Soluciones viejas

Edificio de Ambrosio Fernández-Llamazares en la plaza de Guzmán de León antes de su derribo.

Que si es imposible comprarse un piso. Que si cada día están más caros. Que si ya no es solo Madrid y Barcelona, Málaga o Sevilla, es que en el mismo León está ocurriendo. Todo sube como una espuma sedienta de nuestra proyección de futuro. Eso que los jóvenes intentamos: imaginar cómo será nuestra existencia en un tiempo razonable porque, en principio, tenemos más vida por delante que la que dejamos atrás. 

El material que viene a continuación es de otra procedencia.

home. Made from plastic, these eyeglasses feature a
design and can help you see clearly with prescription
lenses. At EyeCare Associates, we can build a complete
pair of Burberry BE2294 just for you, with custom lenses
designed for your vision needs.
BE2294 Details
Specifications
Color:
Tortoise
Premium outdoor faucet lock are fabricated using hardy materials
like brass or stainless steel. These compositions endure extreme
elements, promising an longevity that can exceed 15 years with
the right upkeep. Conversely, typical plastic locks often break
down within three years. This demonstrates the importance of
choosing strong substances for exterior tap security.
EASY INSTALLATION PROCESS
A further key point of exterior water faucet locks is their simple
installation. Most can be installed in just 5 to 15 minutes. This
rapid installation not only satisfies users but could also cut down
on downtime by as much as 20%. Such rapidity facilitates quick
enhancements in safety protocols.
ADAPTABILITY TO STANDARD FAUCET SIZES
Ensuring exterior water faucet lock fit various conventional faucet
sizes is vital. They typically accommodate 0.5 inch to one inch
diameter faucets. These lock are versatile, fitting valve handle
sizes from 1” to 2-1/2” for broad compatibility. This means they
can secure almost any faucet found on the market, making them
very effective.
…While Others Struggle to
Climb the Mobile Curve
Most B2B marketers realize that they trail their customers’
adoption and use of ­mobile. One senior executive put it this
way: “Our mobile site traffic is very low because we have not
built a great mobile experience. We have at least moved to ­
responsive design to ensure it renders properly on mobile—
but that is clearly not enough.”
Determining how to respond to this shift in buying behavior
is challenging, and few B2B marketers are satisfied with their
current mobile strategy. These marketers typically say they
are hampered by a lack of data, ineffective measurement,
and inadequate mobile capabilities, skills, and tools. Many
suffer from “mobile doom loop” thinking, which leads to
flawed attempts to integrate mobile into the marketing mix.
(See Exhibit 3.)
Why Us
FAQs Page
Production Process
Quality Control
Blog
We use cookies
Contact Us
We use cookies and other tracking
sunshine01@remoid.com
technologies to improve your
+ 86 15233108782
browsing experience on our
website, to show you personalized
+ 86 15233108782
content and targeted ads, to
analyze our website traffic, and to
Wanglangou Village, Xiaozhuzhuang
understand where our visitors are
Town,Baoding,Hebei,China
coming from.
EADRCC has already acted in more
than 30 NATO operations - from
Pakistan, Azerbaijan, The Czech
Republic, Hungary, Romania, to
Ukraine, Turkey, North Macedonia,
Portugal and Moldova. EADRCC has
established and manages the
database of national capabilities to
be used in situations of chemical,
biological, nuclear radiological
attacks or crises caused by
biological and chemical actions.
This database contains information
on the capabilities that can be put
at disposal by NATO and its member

Mientras la gente suspira por el techo que no tendrá en propiedad, desperdicia alquileres temerarios. Gasta casi más de lo que gana en no dormir a la intemperie. Las soluciones siguen encaminadas al mismo horizonte: que las ciudades sean amigables, que permitan a sus habitantes vivir en paz, sentirse seguros, tener un portal de referencia al que entrar y saberse en casa. El problema es que esto ya no es tan así. El problema es que cuanto más masificas un mismo espacio, menor seguridad existe. O peor, cuanto más permites que solo un tipo de bolsillo se afane en tener en su poder las partes más lindas y caras de las ciudades, más guetos se crean alrededor de esos escenarios de cuento que, a fin de cuentas, se convierten en eso: pura fantasía para el común de los mortales.

Pero también se puede decir que no. Y por eso, a lo mejor, los precios suben como la falta de dignidad que parecemos tener. Hay terreno y terreno muerto de risa en toda España, un país con unas conexiones impresionantes tanto a nivel de transporte como de infraestructura de telecomunicaciones. Pero todos queremos vivir en Chamberí, el Eixample o vaya usted a saber. Es curioso porque ese deseo que tanto nos convoca es a la vez lo que genera nuestras peores jaulas: no vas a llegar a la meta, ni a trabajar todas las horas que precisas para permitirte una residencia ahí, ni a comprar en el super comida carísima y sin sabor alguno, ni a pagar las facturas de la luz y el gas, ni a poner lavadoras el sábado para el domingo tomarte los gin-tonics en los que prefieres caer redondo para olvidarte de la mierda de vida que llevas.

Pero también se puede decir que no. Se puede negociar de otra manera. Porque si en un trabajo te pagan de forma precaria e incierta, como suele suceder en este país que tiene tantas cosas buenas pero también tantas malas, lo lógico es que también puedas poner algunas condiciones: por ejemplo, si lo que me pagas se me va en un alquiler, entonces conversemos sobre teletrabajo. No siempre, de acuerdo, pero sí los días suficientes como para no tener que dejar sangre, sudor y lágrimas en un zulo en el que tendremos ganas de matarnos al tercer mes sin sol y entonces ya ni trabajador ni nada.

Así que también se puede decir que no. Y se puede exigir que si las ciudades están sobreexplotadas tal vez habría que centrarse más en soluciones allí donde nadie mira: la España olvidada que se muere mientras la sibarita y cool vomita su propio éxito y crea más esclavos de los que somos capaces de asumir. 

Hace poco murió Pepe Mujica, que vivió en su chacra, que tuvo su huerto, que solo quiso que le enterrasen bajo tierra al lado de su perra Lola. Ganó tiempo. Ganó vida. Así que se puede decir que no. Incluso decir que no y llegar a ser presidente de un país. Se puede decir que no e incluso llegar a ser una influencia mundial. Incluso desde un rincón apartado del mundo. Solo hay que creer en ello y decir que no todas las veces que te ofrezcan mieles que, en el fondo, son veneno que nunca ganará a la paz de levantarse y ver cómo el sol hará todo su ciclo a través del cielo hasta que la noche vuelva. Y trabajarás en ese espacio pero sentirás que tu vida sí vale la pena. Se puede decir que no. Se debe.